A chave do PSE estará, pois, na inovação, na flexibilidade e na adaptabilidade que suscitem a capacidade de antecipação contracíclica da execução das políticas activas de emprego/medidas de apoio à manutenção do emprego.

O financiamento do PSE deverá mobilizar, numa primeira linha, as verbas inscritas no orçamento do Instituto do Emprego e Formação Profissional (IEFP), incluindo grande parte daquelas inicialmente previstas para a formação profissional, atendendo, desde logo, à suspensão da actividade formativa (o sistema previdencial da segurança social transfere em 2020 para o orçamento do IEFP mais de €640 milhões para políticas activas de emprego e formação profissional). Numa segunda linha, o PSE deverá contar com uma realocação de fundos europeus inscritos no PT2020 alinhada com a prioridade da manutenção do nível de emprego pelas empresas e, numa terceira linha, o PSE deverá ser financiado no quadro da decisão europeia de flexibilização das regras do pacto de estabilidade e crescimento, o qual, convém lembrar, sempre assumiu na sua letra as orientações para o emprego como um elemento estratégico das políticas orçamentais.

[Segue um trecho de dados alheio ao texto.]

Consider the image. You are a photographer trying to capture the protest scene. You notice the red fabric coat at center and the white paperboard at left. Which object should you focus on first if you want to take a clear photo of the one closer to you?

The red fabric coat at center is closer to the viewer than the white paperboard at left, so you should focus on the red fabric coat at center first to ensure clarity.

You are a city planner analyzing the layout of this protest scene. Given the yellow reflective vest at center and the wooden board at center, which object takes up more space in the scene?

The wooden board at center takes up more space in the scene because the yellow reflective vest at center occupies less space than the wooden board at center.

A urgente aprovação do PSE exigirá do Governo português e, em particular, do MTSSS, uma rápida articulação com as instituições europeias em torno das matérias dos fundos europeus, da concorrência, dos auxílios de Estado e da selectividade das medidas, admitindo-se, desde logo, a possibilidade de exclusão do âmbito do PSE de alguns sectores de actividade económica com expectativa de criação imediata de postos de trabalho, tal como acontece, por exemplo, com as áreas da saúde, da logística e do digital.

Como diz, e bem, o primeiro-ministro António Costa, “é preciso aguentar as coisas o melhor possível pelo menos até Junho, quando haverá dados mais sólidos sobre o futuro. Até lá, o objectivo é não destruir empresas, empregos e suportar o rendimento das famílias”.

Pois bem, é este o nosso contributo.